Morozov, who was almost twenty years younger, interestingly enough, was equally committed to modernism, but appeared to have preferred more lyrical works. A fascinating article in the show’s handsome catalogue by Albert Kostenevich, the Hermitage’s internationally acclaimed senior curator of nineteenth- and twentieth-century art, brings these two enigmatic men alive, meticulously assembling details that make clear the pivotal role of their patronage in the development of modernist painting, especially through their support of Matisse and Picasso at crucial moments in their careers, early on, when they had few sympathetic viewers and little money. (The article reproduces the well-known photographs of Shchukin’s and Morozov’s extravagant Moscow homes, a schizophrenic mix of eighteenth-century fauteuils, ornate tables, and damask-covered walls lined with radical new paintings, hung edge to edge.)
The culmination of the show, and perhaps the ultimate explanation of the theme, is the inclusion of two sets of extravagant decorative panels from Morozov’s palatial Moscow home, a selection that literally ranges from the sublime to the ridiculous. The ravishing 1911 Bonnard triptych, Mediterranean, once installed on a vast staircase landing, was the star of the recent examination of the decorative schemes of the Nabis, Beyond the Easel, seen in Chicago and at the Metropolitan. A golden sun-drenched vision of women and children on a shade-dappled terrace high above red tile roofs and a distant sea, the picture radiates not only “luxe, calme et volupté,” but also the very temperature, sounds, and scents of the Midi—the perfect antidote to a dark Russian winter and a superb painting, as well, with its subtle play of creamy mauves, roses, and ochres, and its daring flirtation with symmetry and emptiness.
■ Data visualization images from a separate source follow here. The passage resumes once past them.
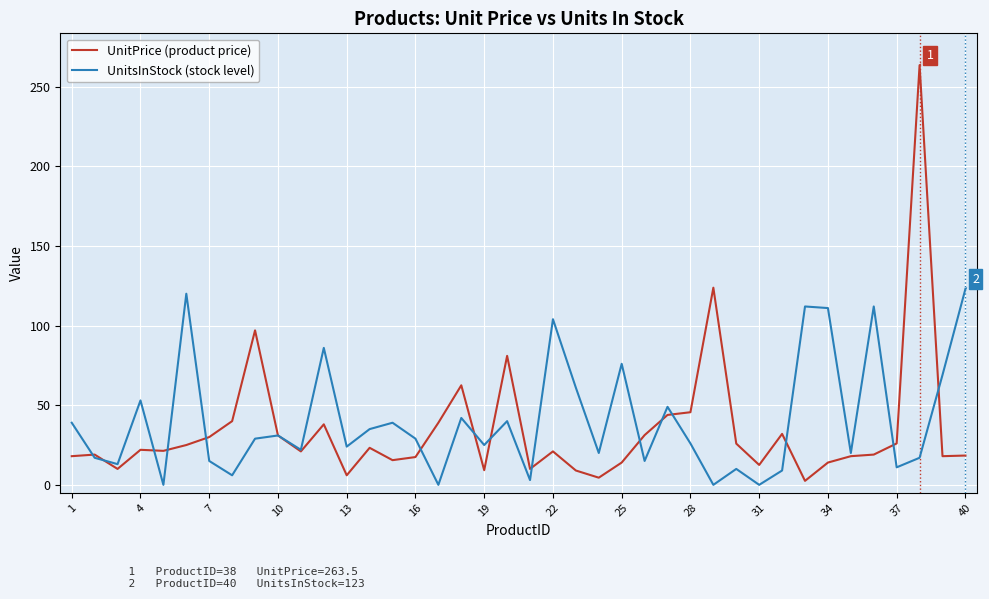

True or false: UnitsInStock (stock level) has more than 0 points higher than both neighbors.

True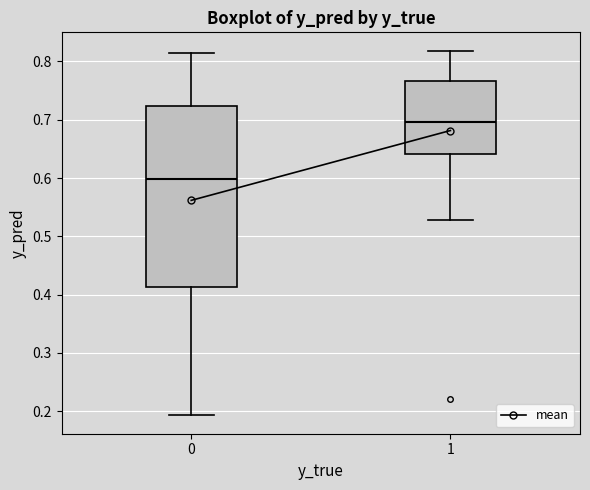

Reading left to right, transcribe this box plot: for each box, give where its median line is, the range the box spans, and where its two whiskers end, as read against the y-axis. The values are not printed on the chart, so give them approximately, as read against the axis.

0: median 0.60, box 0.41 to 0.72, whiskers 0.19 to 0.81
1: median 0.70, box 0.64 to 0.77, whiskers 0.53 to 0.82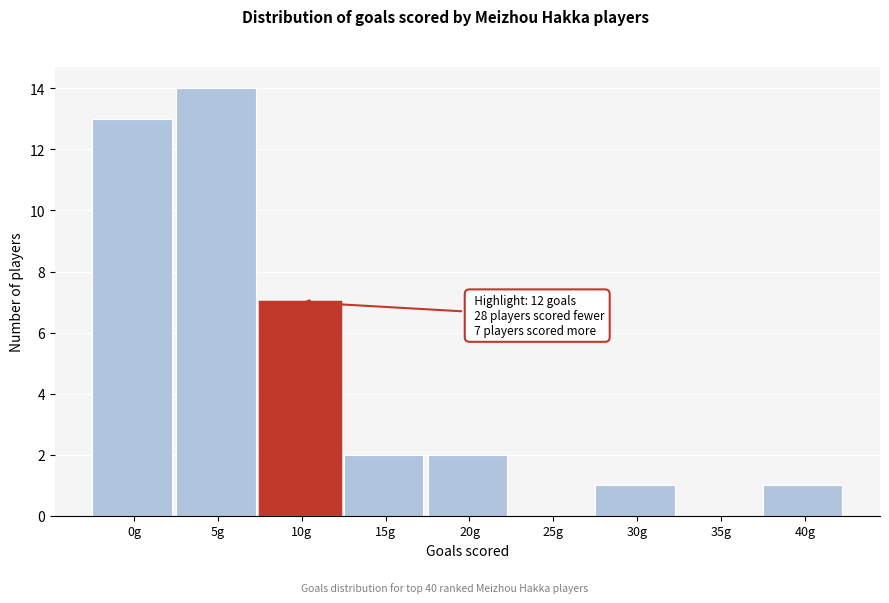

Reading right to left, extract all data points from this chart.

40g=1	35g=0	30g=1	25g=0	20g=2	15g=2	10g=7	5g=14	0g=13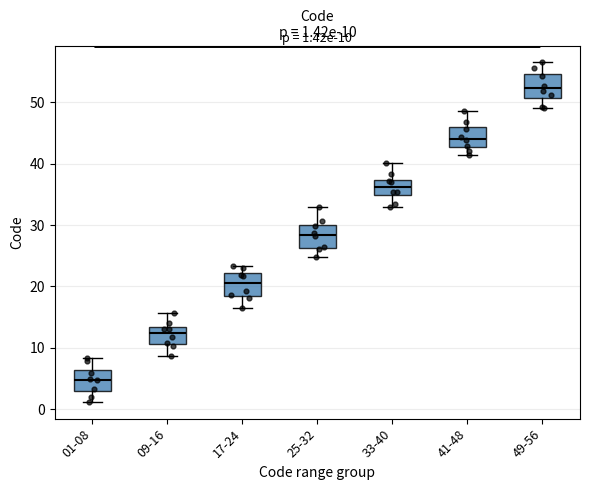

Which box's median line is the highest?

49-56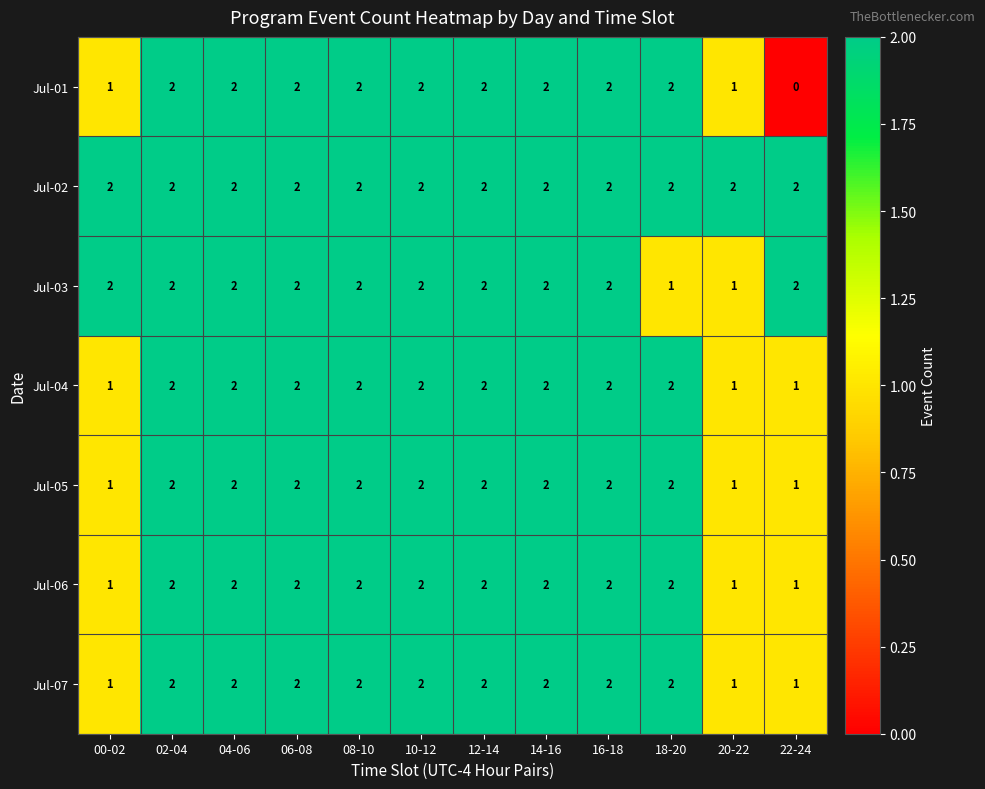

Which series has the largest total across all categories?

Jul-02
Morozov was a great admirer of Bonnard and collected his work in some depth, for which he is to be applauded. (The exhibition includes one other of his acquisitions.) His enthusiasm for the rather pedestrian Maurice Denis, whom he also collected in depth, is more difficult to understand, at best, and becomes nearly impossible in the presence of the panels Denis executed for Morozov’s music room in 1909. They tell the story of Psyche in a series of classicizing visions in marzipan hues. The nude and draped figures are said to be portraits of Denis’s artist friends; the arcades, columns, garlands, and cypress trees of the settings are generic.
Art lovers will recall that Raphael and his assistants addressed the same theme on the walls of the loggia of the Farnesina, in Rome; the politest thing to say about the Denis version is that he was no Raphael. Still, the series had direct benefits. According to the catalogue’s informative essay by Kostenevich on the Denis and Bonnard decorative panels in Morozov’s collection, the Psyche suite was so admired by the collector’s friends (who were not overly enthusiastic about his modernist predilections) that he decided to commission Bonnard to do a piece for the staircase. Given the sheer seductiveness of the result, you have to be grateful to Denis for that. The jury is still out as to whether or not the Psyche panels are otherwise some of the silliest paintings ever painted, but if you can get to Montreal before the end of April, you can decide for yourself. After that, you have to go to Saint Petersburg and the galleries on the far side of Palace Square.
- “Voyage into Myth: French Paintings from Gauguin to Matisse from the Hermitage Museum” opened at the Montreal Museum of Fine Arts, Quebec, on January 31 and remains on view until April 27, 2003. The exhibition was previously on view at the Art Gallery of Ontario, Toronto, Ontario from October 12, 2002 to January 5, 2003. A catalog of the exhibition has been published by the Art Gallery of Ontario and the Montreal Museum of Fine Arts in partnership with Éditions Hazan, Paris (224 pages, $39.95 [Canadian]).